Once in his stride, Acorah really does heft around a great deal of bravado. It's a stark contrast to the way he speaks of one of his least impressive episodes. While on a Most Haunted “investigation” at Bodmin jail, footage shows apparently possessed by the spirit of a man he reveals to be “Kreed Kafer”. Having seemingly summoned a particularly stroppy South African turnkey, Derek is quickly raised from his spiritual stupor by concerned crew members.

But Ciarán O'Keeffe, a lecturer in the paranormal at Liverpool's Hope University, and the show’s “official sceptic” at the time claims to have made up the name—an anagram of “Derek Faker”—and fed it as historical fact to Acorah prior to the shoot. Weeks later, this time soul-searching at Prideaux Place, Cornwall, O’Keeffe pulled the same trick with “Rik Eedles” – itself an anagram of “Derek Lies”. Acorah duly performed, passing off the fictional character as an outlaw with whom he had made contact.

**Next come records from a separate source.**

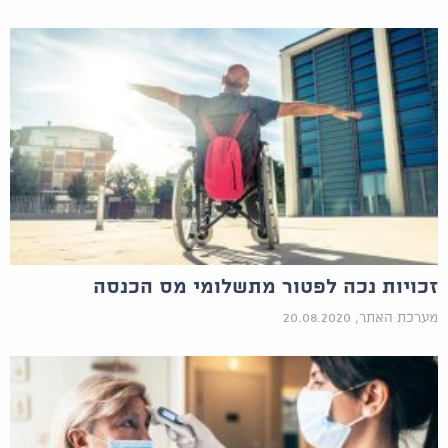
זכויות נכה לפטור מתשלומי מס הכנסה
מערכת האתר, 20.08.2020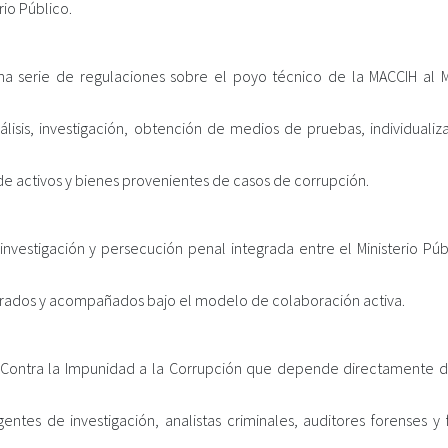
rio Público.
a serie de regulaciones sobre el poyo técnico de la MACCIH al Mi
álisis, investigación, obtención de medios de pruebas, individualiz
e activos y bienes provenientes de casos de corrupción.
vestigación y persecución penal integrada entre el Ministerio Públ
sorados y acompañados bajo el modelo de colaboración activa.
l Contra la Impunidad a la Corrupción que depende directamente de
ntes de investigación, analistas criminales, auditores forenses y 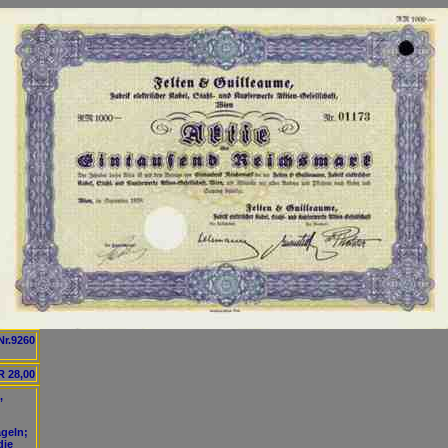
Nr.9260
 28,00
,
ägeln;
die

Unsurprisingly, Acorah is less than enamoured when I raise this: “I’m not prepared to talk to you or anyone else about that," he says, a little snappily. To me it’s old chippie paper. That happened about four years ago. It’s not even worth talking about. I have made a statement with an explanation of that.

“Why you...why journalists bring this up four and a half years on, God only knows. Maybe it’s the scepticism side of you. Why don’t you let it go? You know it to be nonsense. I mean, everyone in Fleet street, all the top people, know the truth. There was one red top reporter that thought he had information from someone [...] who was against me, OK, and put that and only one paper touched it. The rest of Fleet Street left it alone, because they knew it was rubbish.”

One can’t help but feel the broadsheets left the story alone for reasons other than factual inaccuracy, the uncovering of psychic tricksters having ceased to be news since Victoria ruled the waves. Still, this interviewer apparently hasn’t got over it yet. And neither, it seems, has Acorah. He continues: “And the person who reported it is now no longer at that major tabloid; he’s at some little shit-town where he’s just...just gone missing, because he knows it was lies when he was approached.”

Now, even the most perfunctory sleuthing reveals that the journalist who wrote the story, Matt Roper, still works for the Mail. Indeed, his latest piece, ‘Susan Boyle: The only man to have ever kissed the Britain's Got Talent star speaks out’, suggests he remains very much in the same line of work. But, in reality, there’s little point pressing this; it’s too late and I’ve ruined it.

Minutes later, he calls our interview to a close. He’ll perform at Glasgow’s Concert Hall this evening to crowds who gain some sort of closure or comfort from the “spiritual readings” he does on stage. I’ll go off and write this, knowing that I’ve failed to reconcile either of the two spheres we inhabit. And neither of us will really care.